*EXTRAIT DE LA PAGE*.
□ □ □ □ □ □ □

Son
père est un balafoniste
confirmé et sa mère une célèbre chanteuse.
Elle apprendra donc à leurs côtés. Plus tard, elle
se fait remarquer pendant les fêtes du village au clair de lune.
Adolescente, elle chante pour encourager les paysans dans les champs,
mais bien décidée a faire carrière, Mamou
abandonne son village pour s'installer à Bamako. Et c'est au
tournant des années 80 qu'elle intègre le groupe d'Oumou
Sangaré. Choriste, elle participe à la réalisation
de son premier album qui fera un véritable tabac : "Avec
Oumou Sangaré, j'ai
appris beaucoup de choses. elle a renforcé ma passion",
précise t'elle.
A travers les "Sumu", les cérémonies de baptême
et de mariage, Mamou consolide ses acquis
et quitte le groupe d'Oumou Sangaré,
Caprice ? Plutôt désir d'entreprendre une carrière
solo. Mais il faudra attendre pratiquement dix ans avant qu'elle puisse
prouver son talent… Finalement, c'est Mali K7 qui lui propose
un contrat. Et elle débute les répétitions avec
Moussa Koné : "Quand Mamou
venait ici, début 1998, malgré sa belle voix, il a fallu
qu'elle travaille beaucoup. J'ai même pensé qu'elle allait
lâcher prise. Mais elle est restée courtoise et ne s'est
jamais énervée", explique Yves
Wernert.
Dotée
d'une formidable capacité de travail et d'une volonté
farouche, Mamou Sidibé parvient
à atteindre son objectif dès son premier enregistrement.
Le succès est au bout de l'effort.
"Nakan"
(Le destin) album produit par Philippe
Berthier, réalisé par Yves
Wernert et Moussa Koné lance
Mamou dans la cour des divas de la chanson
malienne.
Interview
Express (1999)
Est
ce que par cet album vous avez voulu donner une réplique à
techno Issa?

□ □ □ □ □ □ □

Liste brute

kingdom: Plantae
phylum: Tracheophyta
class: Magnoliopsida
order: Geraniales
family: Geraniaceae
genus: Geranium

□ □ □ □ □ □ □

*CONSIGNES*.
a) D'après l'extrait sur Mamou Sidibé, quel est le titre de l'album produit par Philippe Berthier ?
b) Poursuivez l'extrait sur Mamou Sidibé après la dernière question de l'interview.
Cette liste n'a aucun lien avec l'extrait sur Mamou Sidibé.

*RÉPONSES*.
a) L'album s'intitule « Nakan » (Le destin).

b)
Mamou : Déjà ceux qui me
connaissent, m'appelle "Techno Mamou"
mais sincèrement il n'y a pas une grande différence entre
la musique du Wassoulou et celle du Ganadougou. Je pense qu'à
coté de la musique traditionnelle classique il faut un autre
genre de musique pour recréer la jeunesse malienne et leur servir
de repère.
Quel
est votre thème préféré?
Je n'ai pas de thème particulier mais ma position par rapport
au comportement de la jeunesse, s'inspire plutôt des conseils
comme dit un adage de chez nous ... si jeunesse savait.
Votre
coup de G...
Je voulais parler d'un fait que je n'ai pas connu mais qui se trouve
être l'ennemi de tous les artistes. Je veux parler de la piraterie.
Il faut que les uns et les autres comprennent que sans les royalties
et les redevances de droit d'auteur, un artiste ne peut vivre encore
moins produire un autre album pour les ses fans. Je voulais aussi inviter
les autorités à plus de diligence dans le traitement de
ce dossier et nos aînés à mieux nous organiser pour
combattre l'ennemi commun.
je vous
remercie!
Mamou
Sidibé
Artiste
La femme n'a pas l'importance qu'elle mérite"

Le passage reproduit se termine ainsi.